__Exercise__
Identify every line in the items below that contains the string "strokes", and copy each such line. Case counts, so treat capital and small letters as different.

Items listed in a dataset:
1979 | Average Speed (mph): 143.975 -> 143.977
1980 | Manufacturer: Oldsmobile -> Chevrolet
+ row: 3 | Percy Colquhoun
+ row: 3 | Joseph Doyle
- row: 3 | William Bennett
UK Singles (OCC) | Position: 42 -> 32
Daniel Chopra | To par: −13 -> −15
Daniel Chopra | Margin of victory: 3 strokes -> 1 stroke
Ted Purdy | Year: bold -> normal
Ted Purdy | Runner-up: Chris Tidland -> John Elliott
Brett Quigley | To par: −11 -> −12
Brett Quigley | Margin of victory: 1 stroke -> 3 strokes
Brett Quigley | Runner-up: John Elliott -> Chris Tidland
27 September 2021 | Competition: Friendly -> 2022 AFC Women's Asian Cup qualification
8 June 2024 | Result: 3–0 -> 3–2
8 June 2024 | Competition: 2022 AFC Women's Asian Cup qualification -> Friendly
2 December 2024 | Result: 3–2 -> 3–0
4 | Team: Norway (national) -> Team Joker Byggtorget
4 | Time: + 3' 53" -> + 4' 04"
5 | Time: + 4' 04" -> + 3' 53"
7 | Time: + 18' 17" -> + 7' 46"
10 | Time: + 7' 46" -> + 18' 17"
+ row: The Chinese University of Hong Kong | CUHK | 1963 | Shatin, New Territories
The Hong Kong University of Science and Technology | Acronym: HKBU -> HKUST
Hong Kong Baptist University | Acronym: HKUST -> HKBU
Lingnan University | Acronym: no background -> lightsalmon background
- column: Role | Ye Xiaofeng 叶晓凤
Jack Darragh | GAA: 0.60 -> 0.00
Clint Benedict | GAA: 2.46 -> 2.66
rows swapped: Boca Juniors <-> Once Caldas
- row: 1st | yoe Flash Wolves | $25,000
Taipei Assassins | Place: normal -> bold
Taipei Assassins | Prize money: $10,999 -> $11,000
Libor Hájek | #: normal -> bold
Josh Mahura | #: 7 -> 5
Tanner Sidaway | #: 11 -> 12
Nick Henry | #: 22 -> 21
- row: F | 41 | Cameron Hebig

__The response__
Daniel Chopra | Margin of victory: 3 strokes -> 1 stroke
Brett Quigley | Margin of victory: 1 stroke -> 3 strokes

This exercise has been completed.